From 63rd Street, he got onto East Capitol, a straight shot to Capitol Hill. He stopped for a red light at East Capitol and Benning Road, a busy intersection where the once-popular, two-story, unapologetically grandiose and gaudy, boat-shaped Shrimp Boat seafood carryout still stands.
When the light changed, he proceeded across the intersection, continuing on East Capitol while another driver in a Chevrolet Impala was barreling down Benning Road at an insane speed−frighteningly over the posted 25 mph speed limit. His light turned red. He ignored it, jumped it and smashed into my father’s car with such force that my father was thrown out of the car onto the street where he died.

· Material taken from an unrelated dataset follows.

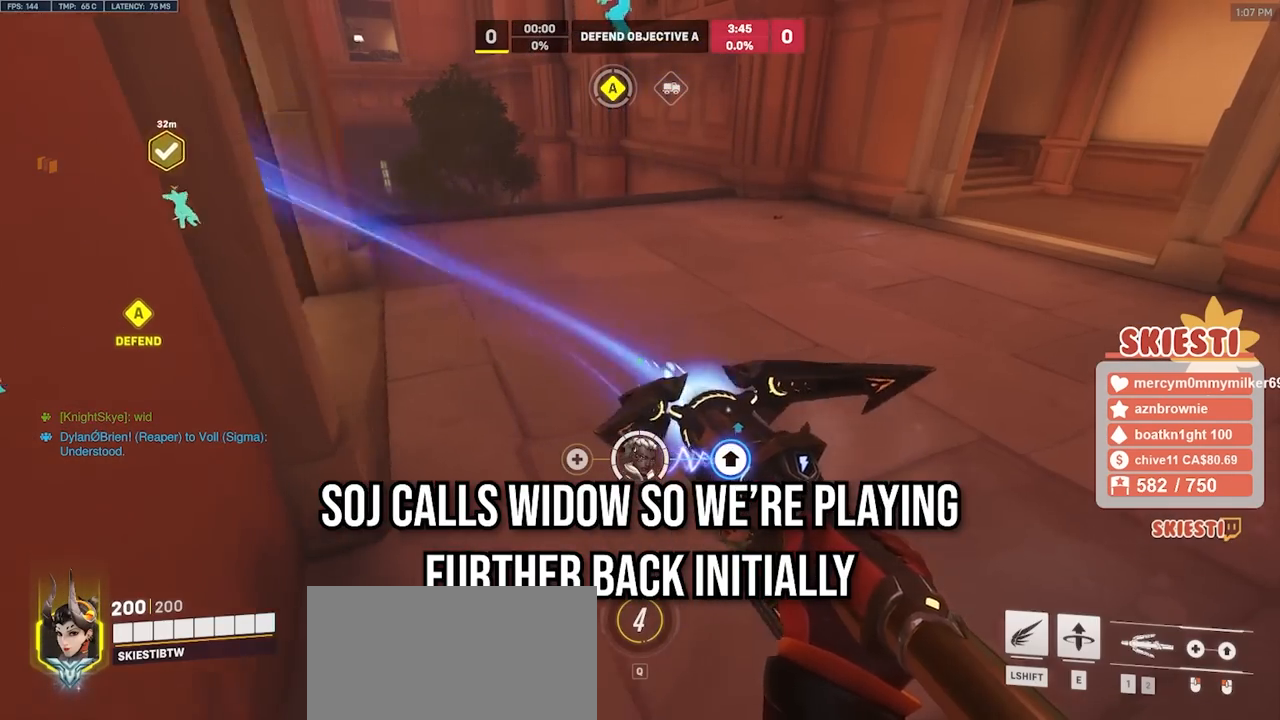
{"keys": ["d", "w"], "mouse": ["left"], "events": [[83, "w", "down"]]}
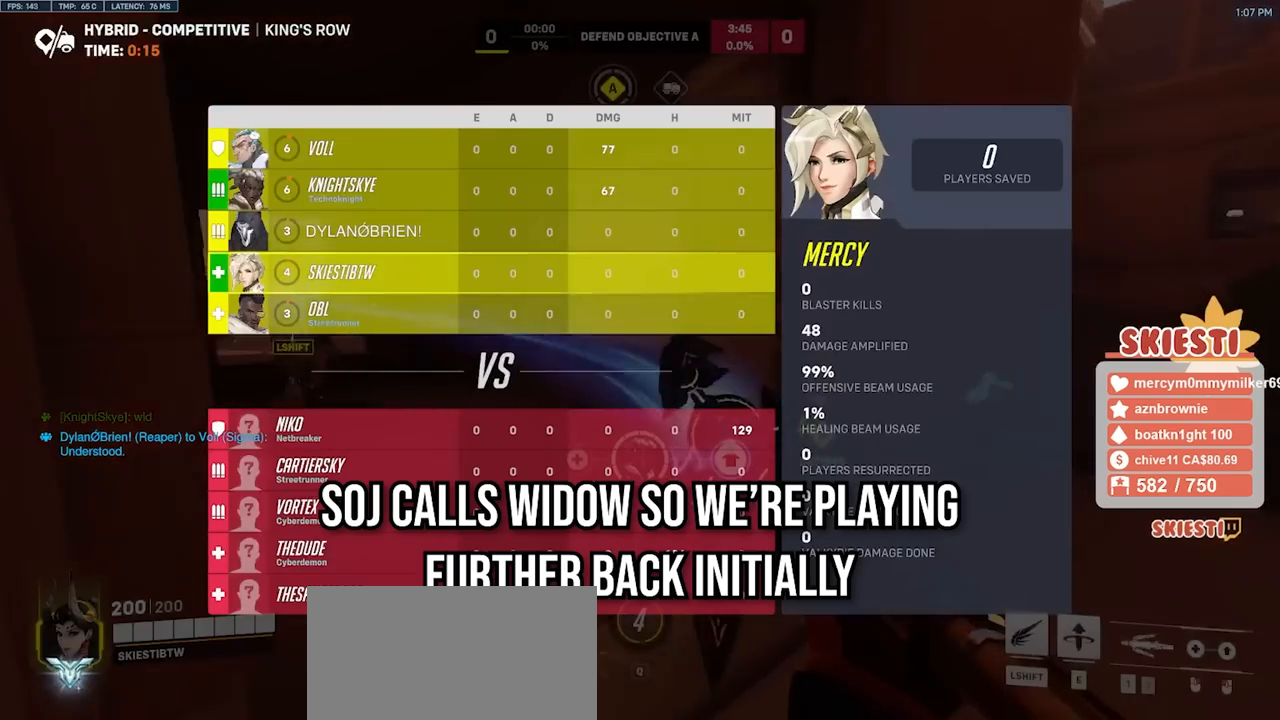
{"keys": ["w"], "mouse": ["left"], "events": [[433, "d", "up"]]}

My brothers Steve and Lawrence told us later that when they saw the car, wrecked beyond description, they were overcome with grief and revulsion. Throughout the years, they have never described in detail what they saw, to me, my mother or my sisters, in an effort, I’m sure, to spare us any added emotional pain. I’m thankful for this and I have never wanted to hear the details.
My memories of the days and weeks following his death are surreal—the funeral when my mother lovingly laid her head on the casket of her beloved husband of forty-four years for her final goodbye; the casket slowly making its journey down the aisle of my parents’ place of worship, St Francis de Sales Catholic Church; the hearse waiting outside to motor my father’s body to the gravesite at Fort Lincoln Cemetery; the courtroom where my father’s killer was sentenced; and my meltdown in the courtroom, crying, sobbing, tormented by my loss.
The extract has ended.